◆ PROMPT: All the lines below need retyping exactly, apart from the images.

━━━━━ INFORMATION PROVIDED ━━━━━

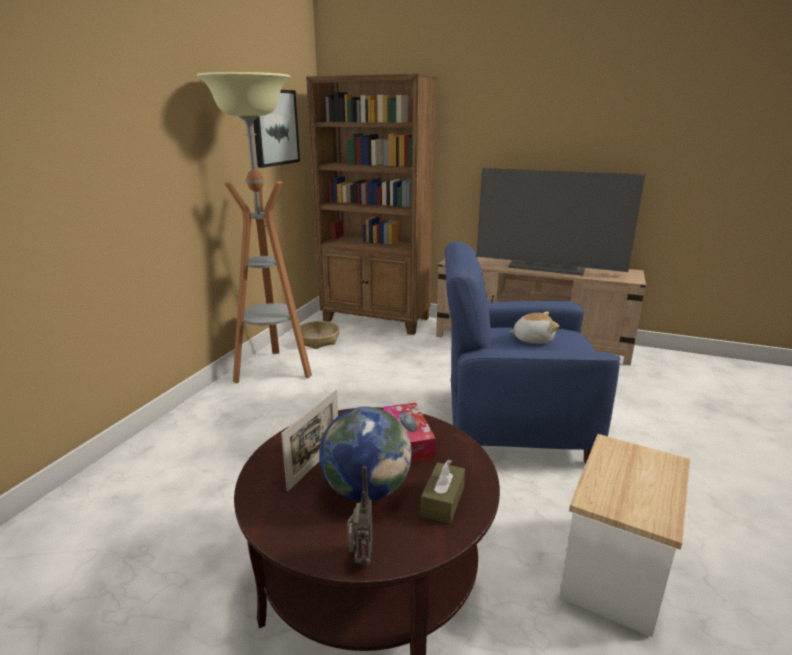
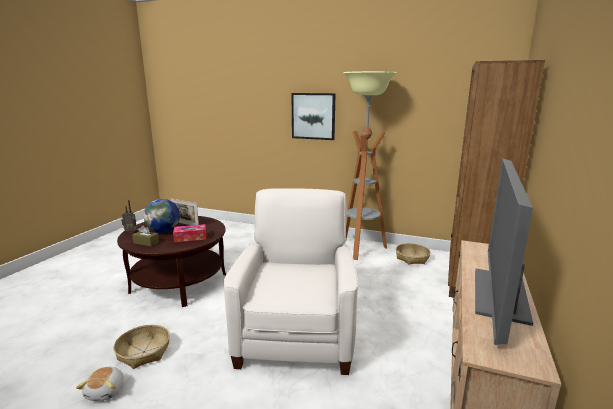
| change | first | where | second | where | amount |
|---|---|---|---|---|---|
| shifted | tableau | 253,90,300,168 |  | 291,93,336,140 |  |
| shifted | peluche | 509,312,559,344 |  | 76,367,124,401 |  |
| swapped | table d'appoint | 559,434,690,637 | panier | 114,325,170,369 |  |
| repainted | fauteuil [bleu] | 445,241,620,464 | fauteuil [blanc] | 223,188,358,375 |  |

━━━━━

◆ OUTPUT FOR THIS TASK:
| change | first | where | second | where | amount |
|---|---|---|---|---|---|
| shifted | tableau | 253,90,300,168 |  | 291,93,336,140 |  |
| shifted | peluche | 509,312,559,344 |  | 76,367,124,401 |  |
| swapped | table d'appoint | 559,434,690,637 | panier | 114,325,170,369 |  |
| repainted | fauteuil [bleu] | 445,241,620,464 | fauteuil [blanc] | 223,188,358,375 |  |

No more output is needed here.